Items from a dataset
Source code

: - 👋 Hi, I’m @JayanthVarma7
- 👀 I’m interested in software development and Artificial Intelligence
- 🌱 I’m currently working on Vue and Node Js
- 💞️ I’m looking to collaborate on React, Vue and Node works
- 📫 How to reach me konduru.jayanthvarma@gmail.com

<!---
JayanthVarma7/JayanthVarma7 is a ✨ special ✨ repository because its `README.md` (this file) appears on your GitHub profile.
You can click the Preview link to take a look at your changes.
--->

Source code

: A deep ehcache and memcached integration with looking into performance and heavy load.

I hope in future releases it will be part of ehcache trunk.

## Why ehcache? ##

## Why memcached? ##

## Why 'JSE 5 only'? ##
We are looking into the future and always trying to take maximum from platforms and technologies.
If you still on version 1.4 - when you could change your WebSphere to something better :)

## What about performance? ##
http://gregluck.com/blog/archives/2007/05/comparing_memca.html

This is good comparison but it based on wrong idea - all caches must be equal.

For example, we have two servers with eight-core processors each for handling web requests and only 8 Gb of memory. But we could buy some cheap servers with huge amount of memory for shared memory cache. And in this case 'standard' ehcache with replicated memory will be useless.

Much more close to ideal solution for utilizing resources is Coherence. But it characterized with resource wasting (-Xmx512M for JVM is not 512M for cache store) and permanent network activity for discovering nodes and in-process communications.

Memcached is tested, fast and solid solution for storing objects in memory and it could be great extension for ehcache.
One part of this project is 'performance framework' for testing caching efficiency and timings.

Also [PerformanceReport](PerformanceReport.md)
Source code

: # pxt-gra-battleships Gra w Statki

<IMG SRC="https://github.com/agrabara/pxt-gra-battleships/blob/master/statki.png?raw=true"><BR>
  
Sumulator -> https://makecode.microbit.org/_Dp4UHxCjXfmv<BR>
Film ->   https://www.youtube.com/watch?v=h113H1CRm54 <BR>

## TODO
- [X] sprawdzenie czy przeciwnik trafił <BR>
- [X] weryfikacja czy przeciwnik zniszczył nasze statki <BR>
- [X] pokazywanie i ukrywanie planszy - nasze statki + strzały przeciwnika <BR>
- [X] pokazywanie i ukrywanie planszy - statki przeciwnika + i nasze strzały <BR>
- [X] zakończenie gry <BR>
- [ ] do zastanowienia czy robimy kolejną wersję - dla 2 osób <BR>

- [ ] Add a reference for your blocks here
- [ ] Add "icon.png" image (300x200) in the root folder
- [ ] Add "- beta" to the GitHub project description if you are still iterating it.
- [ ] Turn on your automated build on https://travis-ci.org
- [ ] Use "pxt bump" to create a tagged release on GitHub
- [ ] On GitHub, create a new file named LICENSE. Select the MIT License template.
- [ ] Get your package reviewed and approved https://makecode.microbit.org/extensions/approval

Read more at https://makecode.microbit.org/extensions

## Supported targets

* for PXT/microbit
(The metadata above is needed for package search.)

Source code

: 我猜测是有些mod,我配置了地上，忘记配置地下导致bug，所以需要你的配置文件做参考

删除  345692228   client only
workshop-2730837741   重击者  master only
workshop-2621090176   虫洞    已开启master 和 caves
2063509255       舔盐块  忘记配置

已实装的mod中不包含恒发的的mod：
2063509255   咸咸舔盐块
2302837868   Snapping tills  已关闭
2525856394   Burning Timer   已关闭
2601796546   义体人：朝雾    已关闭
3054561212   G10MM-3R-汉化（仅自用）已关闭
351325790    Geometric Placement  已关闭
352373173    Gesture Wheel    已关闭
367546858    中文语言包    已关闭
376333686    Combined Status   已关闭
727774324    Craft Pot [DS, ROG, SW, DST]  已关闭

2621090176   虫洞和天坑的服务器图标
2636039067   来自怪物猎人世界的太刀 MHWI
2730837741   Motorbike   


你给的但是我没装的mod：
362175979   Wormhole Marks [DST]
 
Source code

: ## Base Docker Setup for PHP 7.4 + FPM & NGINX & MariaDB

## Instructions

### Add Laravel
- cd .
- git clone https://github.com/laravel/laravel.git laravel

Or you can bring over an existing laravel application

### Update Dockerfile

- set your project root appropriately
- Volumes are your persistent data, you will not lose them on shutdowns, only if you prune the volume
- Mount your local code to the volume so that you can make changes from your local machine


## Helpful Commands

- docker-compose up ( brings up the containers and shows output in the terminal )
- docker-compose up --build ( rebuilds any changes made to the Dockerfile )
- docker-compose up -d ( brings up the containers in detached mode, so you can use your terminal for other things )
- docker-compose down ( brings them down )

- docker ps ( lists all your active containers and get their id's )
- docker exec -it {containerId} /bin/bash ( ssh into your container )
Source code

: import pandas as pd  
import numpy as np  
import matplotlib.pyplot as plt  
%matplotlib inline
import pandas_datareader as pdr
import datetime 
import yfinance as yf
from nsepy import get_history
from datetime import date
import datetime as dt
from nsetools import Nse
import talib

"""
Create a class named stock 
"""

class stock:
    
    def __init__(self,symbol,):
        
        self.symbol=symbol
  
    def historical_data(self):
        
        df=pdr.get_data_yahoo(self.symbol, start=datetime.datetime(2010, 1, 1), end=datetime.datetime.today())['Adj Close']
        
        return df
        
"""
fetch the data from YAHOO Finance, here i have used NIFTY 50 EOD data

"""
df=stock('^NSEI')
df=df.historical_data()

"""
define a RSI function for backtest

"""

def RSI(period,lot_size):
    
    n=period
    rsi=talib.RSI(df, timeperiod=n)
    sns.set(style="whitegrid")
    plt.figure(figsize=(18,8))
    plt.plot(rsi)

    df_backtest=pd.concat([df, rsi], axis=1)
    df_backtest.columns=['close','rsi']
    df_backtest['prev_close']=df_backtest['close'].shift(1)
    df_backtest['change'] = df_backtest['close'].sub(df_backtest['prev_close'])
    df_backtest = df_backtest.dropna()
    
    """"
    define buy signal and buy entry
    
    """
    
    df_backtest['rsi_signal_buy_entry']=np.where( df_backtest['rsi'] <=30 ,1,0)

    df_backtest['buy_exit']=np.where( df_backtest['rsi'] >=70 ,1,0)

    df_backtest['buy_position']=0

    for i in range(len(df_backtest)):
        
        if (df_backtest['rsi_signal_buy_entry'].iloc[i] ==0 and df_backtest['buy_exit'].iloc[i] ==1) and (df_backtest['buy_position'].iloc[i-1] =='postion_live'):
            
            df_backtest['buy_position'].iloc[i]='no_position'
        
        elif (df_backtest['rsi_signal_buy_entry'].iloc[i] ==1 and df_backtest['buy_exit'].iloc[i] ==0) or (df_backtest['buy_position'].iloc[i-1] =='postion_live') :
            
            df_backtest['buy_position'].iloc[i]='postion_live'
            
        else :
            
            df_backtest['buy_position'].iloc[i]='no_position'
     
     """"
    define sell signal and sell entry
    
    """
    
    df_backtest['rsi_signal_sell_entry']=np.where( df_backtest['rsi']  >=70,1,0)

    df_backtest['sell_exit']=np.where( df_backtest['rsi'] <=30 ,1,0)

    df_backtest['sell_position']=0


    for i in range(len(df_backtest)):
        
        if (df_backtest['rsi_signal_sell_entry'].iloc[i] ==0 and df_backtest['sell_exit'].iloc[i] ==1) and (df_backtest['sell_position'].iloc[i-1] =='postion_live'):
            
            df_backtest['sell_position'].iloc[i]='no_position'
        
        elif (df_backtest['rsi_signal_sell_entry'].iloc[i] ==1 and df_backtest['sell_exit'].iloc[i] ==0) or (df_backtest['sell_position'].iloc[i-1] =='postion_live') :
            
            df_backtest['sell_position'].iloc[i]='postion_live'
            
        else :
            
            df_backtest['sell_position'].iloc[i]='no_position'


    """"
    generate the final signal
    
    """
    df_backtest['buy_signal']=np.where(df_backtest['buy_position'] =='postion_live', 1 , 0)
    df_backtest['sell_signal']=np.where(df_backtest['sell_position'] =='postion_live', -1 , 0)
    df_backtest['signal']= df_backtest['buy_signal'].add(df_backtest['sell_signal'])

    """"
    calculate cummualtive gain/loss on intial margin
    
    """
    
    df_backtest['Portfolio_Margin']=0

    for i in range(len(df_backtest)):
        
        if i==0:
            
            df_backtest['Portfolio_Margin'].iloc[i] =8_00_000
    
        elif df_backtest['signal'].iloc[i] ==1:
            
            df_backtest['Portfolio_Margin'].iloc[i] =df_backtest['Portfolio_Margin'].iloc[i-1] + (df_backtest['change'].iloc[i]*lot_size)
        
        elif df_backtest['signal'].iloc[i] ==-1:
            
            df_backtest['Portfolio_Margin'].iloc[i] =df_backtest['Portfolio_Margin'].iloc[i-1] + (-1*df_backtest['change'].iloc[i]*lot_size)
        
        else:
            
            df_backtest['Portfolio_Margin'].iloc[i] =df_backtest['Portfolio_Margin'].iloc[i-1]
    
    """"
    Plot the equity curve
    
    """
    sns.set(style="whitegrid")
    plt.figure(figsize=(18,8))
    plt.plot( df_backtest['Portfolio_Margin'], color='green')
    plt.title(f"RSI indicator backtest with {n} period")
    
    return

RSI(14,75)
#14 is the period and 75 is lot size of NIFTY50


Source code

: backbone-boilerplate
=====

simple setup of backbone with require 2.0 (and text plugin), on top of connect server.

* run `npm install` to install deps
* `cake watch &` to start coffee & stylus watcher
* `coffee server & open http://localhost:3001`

WORK TO COMPLETE
Each line from the one containing "df_backtest['Portfolio_Margin'].iloc[i] =8_00_000" through the last line of the entries is to be copied exactly, with no other lines added.

TASK ANSWER
            df_backtest['Portfolio_Margin'].iloc[i] =8_00_000
    
        elif df_backtest['signal'].iloc[i] ==1:
            
            df_backtest['Portfolio_Margin'].iloc[i] =df_backtest['Portfolio_Margin'].iloc[i-1] + (df_backtest['change'].iloc[i]*lot_size)
        
        elif df_backtest['signal'].iloc[i] ==-1:
            
            df_backtest['Portfolio_Margin'].iloc[i] =df_backtest['Portfolio_Margin'].iloc[i-1] + (-1*df_backtest['change'].iloc[i]*lot_size)
        
        else:
            
            df_backtest['Portfolio_Margin'].iloc[i] =df_backtest['Portfolio_Margin'].iloc[i-1]
    
    """"
    Plot the equity curve
    
    """
    sns.set(style="whitegrid")
    plt.figure(figsize=(18,8))
    plt.plot( df_backtest['Portfolio_Margin'], color='green')
    plt.title(f"RSI indicator backtest with {n} period")
    
    return

RSI(14,75)
#14 is the period and 75 is lot size of NIFTY50


Source code

: backbone-boilerplate
=====

simple setup of backbone with require 2.0 (and text plugin), on top of connect server.

* run `npm install` to install deps
* `cake watch &` to start coffee & stylus watcher
* `coffee server & open http://localhost:3001`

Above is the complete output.